During that time, Kleiman began reading the New Testament; he also attended, surreptitiously, Adventist worship services, where he felt welcomed. Though well-versed in the Hebrew Scriptures, Kleiman said that by age 15 he had lost his faith; the death of his father when Isaac was about to turn 13, and other crises had hit him hard. But reading of Jesus, the Jewish Messiah, and His followers made a difference.
“Little by little, I got an idea of a God of love, that He is not only almighty and just, but a loving God, a self-sacrificing God, and I could believe in Him,” Kleiman recalled. “I saw these Christian women who were ready to sacrifice themselves for a stranger; they were a picture of the love of Christ.”
Kleiman was baptized into the Adventist church in 1949. After serving briefly in the Soviet Merchant Marine, he married an Adventist who sung in the church choir in 1953, and, in 1955, was invited to serve as a Bible worker and evangelist.
“We had no seminary,” Kleiman said of those days when educational opportunities were limited. He read German- and Russian-language Adventist books, including the writings of Ellen G. White, a founder of the church.
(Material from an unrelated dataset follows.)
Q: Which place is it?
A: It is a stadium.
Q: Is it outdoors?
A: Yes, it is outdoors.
He became a preacher and while he is officially “retired,” Kleiman gives a sermon to the Dobele congregation “once or twice a month,” when the local pastor is tending to the other congregation in his circuit.
Kleiman’s wife shares his retirement, along with his two adult children who are church members and who are parents themselves. He says the last 65 years of his life—made possible by the sacrifice of two Adventists—were an “unexpected gift.”
He says, “I am very satisfied that the Lord has found me and the church has found me, and I am very happy that I could have a hope and a conception of how to live. I am very happy with it!”
Recently, Kleiman was in Riga when Adventist pastor Richard Elofer, president of the church in Israel, visited. The two walked through Jewish sites in the Latvian capital and paused at the city’s synagogue, which is now a stark reminder of the Nazi occupation.
One stop for Kleiman and Elofer was the memorial at Rumbala, the pine forest in Riga where, in an eight-day period between Nov. 30 and Dec. 8, 1941, Nazi soldiers shot and killed 25,000 Jews, of which 24,000 were from the Riga ghetto. One woman, Frida Michelson, survived by “playing dead” under a pile of corpses, escaping after the Nazis left. Taken in by two Adventist families, the Klebais sisters and the Vilumson family, she was hidden for three years. After the war, she married and had children, eventually moving to Israel and writing her memoir, in which she credits the Adventists who risked their lives to protect her.
Kleiman, now 82, says he would like to visit Israel, perhaps this year: “I would be very happy to see the Holy Land. I am more interested in the Jerusalem of above, but if it is possible, I will [want to] see the Jerusalem of today.”